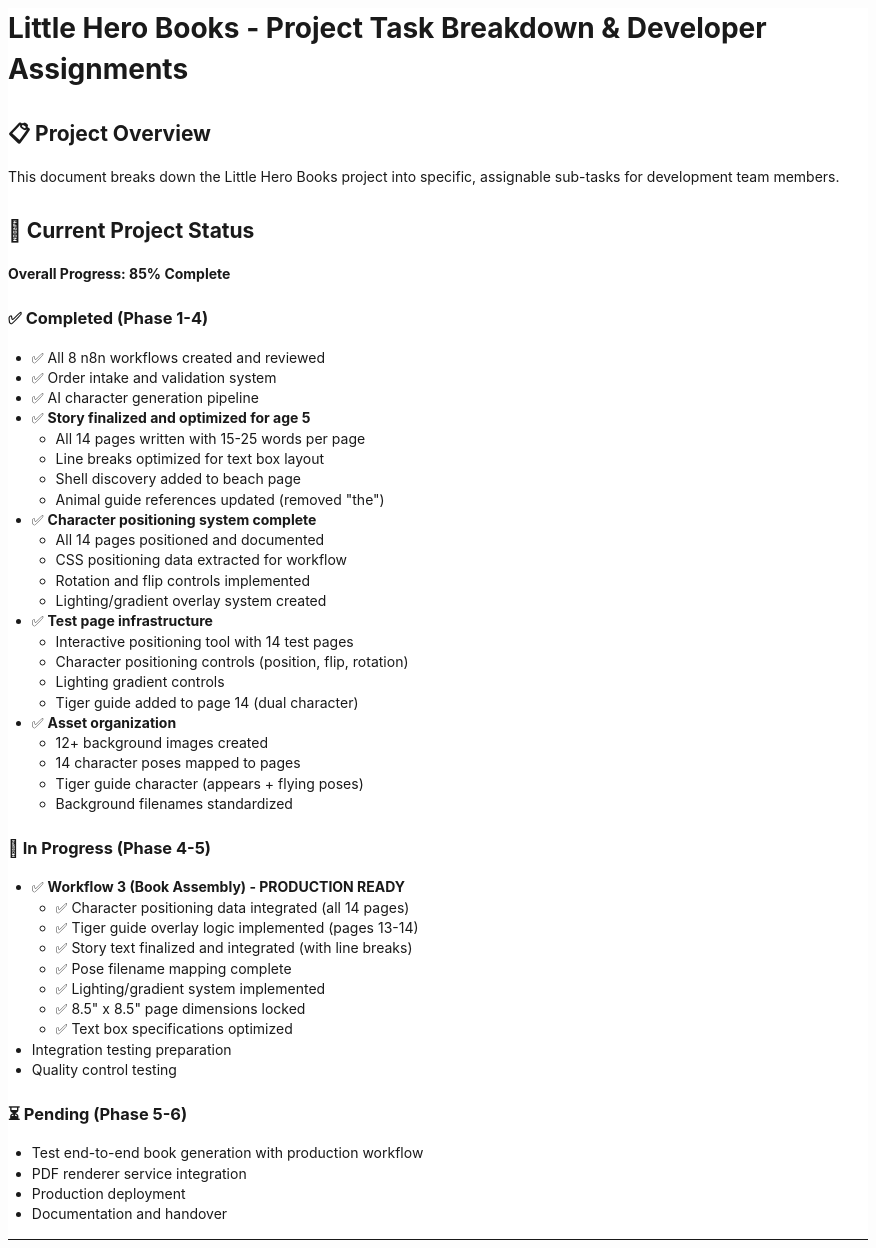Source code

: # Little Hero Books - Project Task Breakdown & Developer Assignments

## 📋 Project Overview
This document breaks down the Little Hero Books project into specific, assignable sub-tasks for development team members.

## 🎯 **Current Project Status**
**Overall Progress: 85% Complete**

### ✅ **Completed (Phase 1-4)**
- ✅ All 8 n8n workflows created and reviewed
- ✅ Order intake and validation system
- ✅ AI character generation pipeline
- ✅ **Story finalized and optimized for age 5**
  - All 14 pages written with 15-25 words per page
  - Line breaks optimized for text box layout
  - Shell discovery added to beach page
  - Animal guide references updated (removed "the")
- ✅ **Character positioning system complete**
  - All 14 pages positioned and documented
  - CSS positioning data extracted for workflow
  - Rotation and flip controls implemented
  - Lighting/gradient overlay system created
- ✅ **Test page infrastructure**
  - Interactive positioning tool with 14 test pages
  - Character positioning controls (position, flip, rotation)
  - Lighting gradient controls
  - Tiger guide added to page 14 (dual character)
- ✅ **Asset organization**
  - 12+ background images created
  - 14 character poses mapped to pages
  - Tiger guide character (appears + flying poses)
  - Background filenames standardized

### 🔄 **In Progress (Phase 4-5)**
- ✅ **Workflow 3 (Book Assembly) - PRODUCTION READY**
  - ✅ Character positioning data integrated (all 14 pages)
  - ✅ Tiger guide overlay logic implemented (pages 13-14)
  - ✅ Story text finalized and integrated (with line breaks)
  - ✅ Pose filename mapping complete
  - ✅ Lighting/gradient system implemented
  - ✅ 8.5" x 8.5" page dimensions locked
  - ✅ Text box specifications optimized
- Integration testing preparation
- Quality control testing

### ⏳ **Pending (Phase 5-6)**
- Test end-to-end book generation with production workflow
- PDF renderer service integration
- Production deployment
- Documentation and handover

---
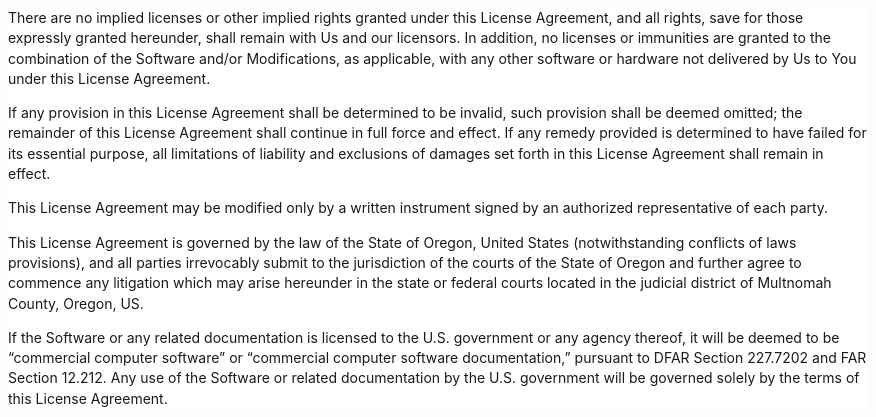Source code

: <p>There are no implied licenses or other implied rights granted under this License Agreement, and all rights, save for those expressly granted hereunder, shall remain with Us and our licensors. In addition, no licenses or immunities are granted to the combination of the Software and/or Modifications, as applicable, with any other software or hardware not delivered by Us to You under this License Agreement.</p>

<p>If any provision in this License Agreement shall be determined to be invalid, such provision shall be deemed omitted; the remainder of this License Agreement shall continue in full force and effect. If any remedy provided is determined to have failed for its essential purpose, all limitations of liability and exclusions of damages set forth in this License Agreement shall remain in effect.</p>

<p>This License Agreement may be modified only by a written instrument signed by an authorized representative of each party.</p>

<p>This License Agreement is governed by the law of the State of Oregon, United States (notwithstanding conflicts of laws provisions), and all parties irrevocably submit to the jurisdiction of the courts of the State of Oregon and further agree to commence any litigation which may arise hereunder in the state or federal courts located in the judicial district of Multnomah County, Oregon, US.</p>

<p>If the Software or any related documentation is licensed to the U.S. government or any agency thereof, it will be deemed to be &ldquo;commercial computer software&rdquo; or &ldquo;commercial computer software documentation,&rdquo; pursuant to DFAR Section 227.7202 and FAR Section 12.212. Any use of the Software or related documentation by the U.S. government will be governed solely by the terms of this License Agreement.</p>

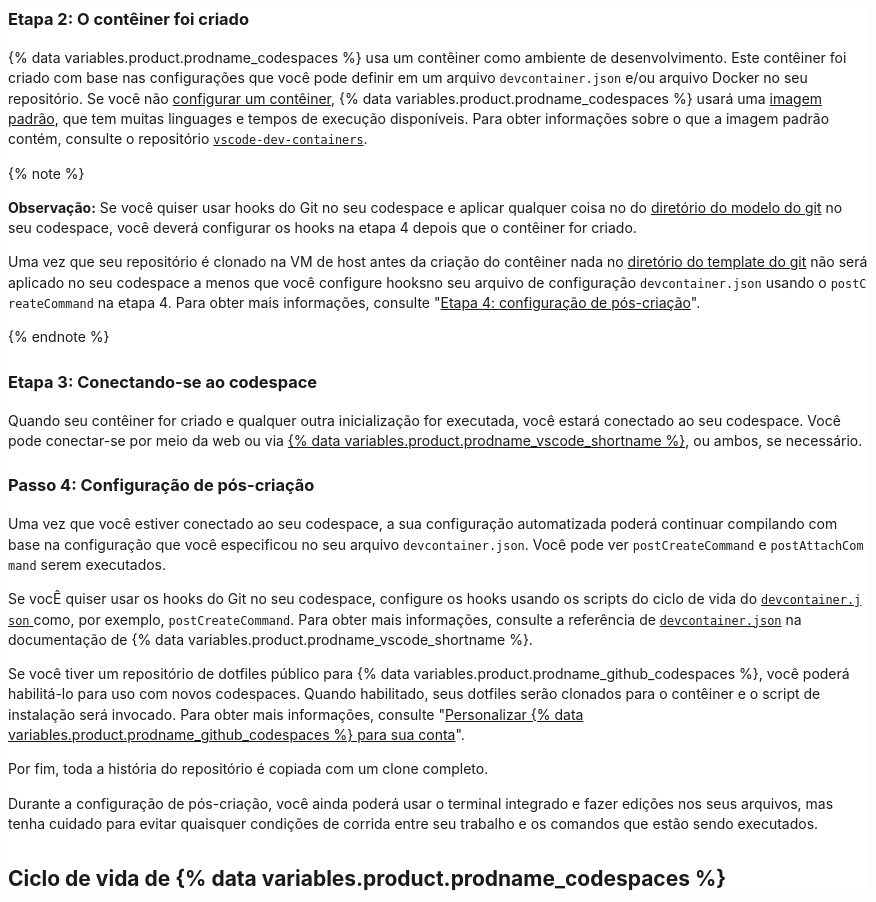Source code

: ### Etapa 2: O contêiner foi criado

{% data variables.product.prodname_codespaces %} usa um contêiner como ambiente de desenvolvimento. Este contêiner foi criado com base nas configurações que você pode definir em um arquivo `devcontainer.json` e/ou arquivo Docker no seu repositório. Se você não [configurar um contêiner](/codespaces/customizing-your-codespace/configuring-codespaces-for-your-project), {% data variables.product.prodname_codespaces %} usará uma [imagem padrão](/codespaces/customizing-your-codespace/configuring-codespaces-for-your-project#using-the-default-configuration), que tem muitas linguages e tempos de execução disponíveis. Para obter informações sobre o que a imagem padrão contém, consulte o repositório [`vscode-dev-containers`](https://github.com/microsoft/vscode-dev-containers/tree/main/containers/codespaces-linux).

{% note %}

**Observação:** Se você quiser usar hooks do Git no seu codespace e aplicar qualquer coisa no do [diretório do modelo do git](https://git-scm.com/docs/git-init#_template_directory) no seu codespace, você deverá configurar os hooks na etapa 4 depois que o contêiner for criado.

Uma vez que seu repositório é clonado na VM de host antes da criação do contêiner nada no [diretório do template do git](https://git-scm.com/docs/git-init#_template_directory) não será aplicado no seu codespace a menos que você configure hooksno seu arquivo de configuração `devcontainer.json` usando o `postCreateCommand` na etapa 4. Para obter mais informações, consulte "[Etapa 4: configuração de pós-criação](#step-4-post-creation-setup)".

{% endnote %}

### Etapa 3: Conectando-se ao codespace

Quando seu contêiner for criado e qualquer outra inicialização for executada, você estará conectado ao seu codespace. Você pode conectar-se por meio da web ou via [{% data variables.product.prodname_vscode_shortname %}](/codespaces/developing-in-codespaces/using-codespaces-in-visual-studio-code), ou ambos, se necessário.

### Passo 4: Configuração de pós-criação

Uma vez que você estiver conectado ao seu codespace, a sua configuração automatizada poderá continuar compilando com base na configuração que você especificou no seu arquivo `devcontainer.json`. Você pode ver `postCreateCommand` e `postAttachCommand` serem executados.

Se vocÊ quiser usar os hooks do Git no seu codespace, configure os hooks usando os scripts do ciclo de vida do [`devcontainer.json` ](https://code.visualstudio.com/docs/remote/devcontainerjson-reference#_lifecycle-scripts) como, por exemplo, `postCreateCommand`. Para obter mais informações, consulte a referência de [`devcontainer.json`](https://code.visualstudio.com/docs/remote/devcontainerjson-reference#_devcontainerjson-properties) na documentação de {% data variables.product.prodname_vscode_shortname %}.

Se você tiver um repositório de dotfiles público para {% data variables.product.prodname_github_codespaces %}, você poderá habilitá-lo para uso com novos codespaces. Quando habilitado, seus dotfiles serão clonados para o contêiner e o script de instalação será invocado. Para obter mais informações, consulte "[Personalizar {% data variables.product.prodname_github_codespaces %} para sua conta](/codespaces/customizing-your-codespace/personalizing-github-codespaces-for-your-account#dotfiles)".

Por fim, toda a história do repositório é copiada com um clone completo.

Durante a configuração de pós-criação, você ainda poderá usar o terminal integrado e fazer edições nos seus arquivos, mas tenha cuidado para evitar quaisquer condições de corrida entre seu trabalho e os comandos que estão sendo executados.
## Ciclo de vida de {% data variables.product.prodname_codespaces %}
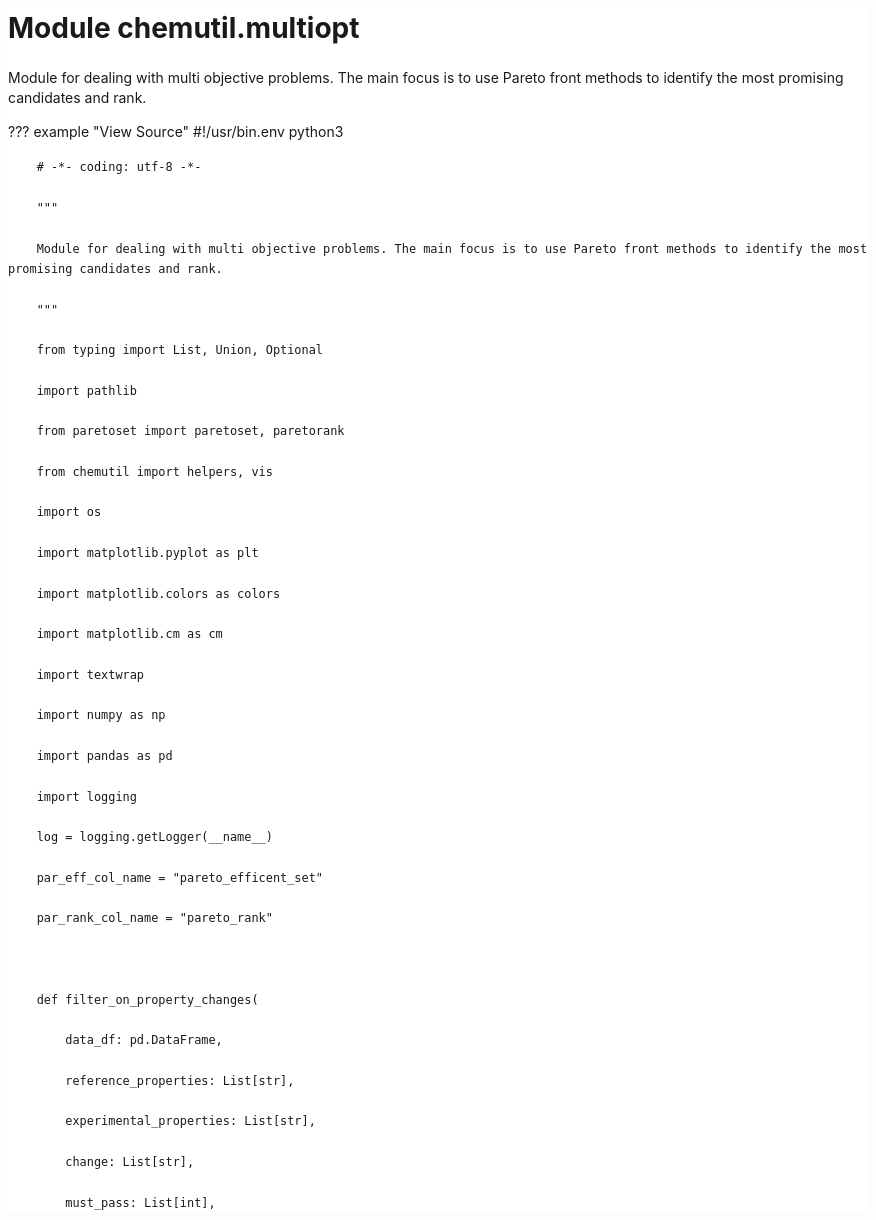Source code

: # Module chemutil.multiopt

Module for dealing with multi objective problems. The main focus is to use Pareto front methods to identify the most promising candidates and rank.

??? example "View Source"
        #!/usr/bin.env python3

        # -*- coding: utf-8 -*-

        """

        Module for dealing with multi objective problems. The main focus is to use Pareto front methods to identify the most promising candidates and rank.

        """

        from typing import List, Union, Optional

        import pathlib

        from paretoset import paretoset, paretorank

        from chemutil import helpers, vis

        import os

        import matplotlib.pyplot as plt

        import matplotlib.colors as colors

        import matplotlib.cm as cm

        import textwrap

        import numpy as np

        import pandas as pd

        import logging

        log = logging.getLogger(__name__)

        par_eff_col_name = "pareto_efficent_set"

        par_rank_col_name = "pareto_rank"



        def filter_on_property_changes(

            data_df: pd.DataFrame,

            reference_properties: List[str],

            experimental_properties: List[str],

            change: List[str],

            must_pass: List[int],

*JOB ITEM*
Restate word for word the lines running from the first line of the material to the line containing "- Shell discovery added to beach page", inclusive, and drop every picture.

*TASK RESULT*
Source code

: # Little Hero Books - Project Task Breakdown & Developer Assignments

## 📋 Project Overview
This document breaks down the Little Hero Books project into specific, assignable sub-tasks for development team members.

## 🎯 **Current Project Status**
**Overall Progress: 85% Complete**

### ✅ **Completed (Phase 1-4)**
- ✅ All 8 n8n workflows created and reviewed
- ✅ Order intake and validation system
- ✅ AI character generation pipeline
- ✅ **Story finalized and optimized for age 5**
  - All 14 pages written with 15-25 words per page
  - Line breaks optimized for text box layout
  - Shell discovery added to beach page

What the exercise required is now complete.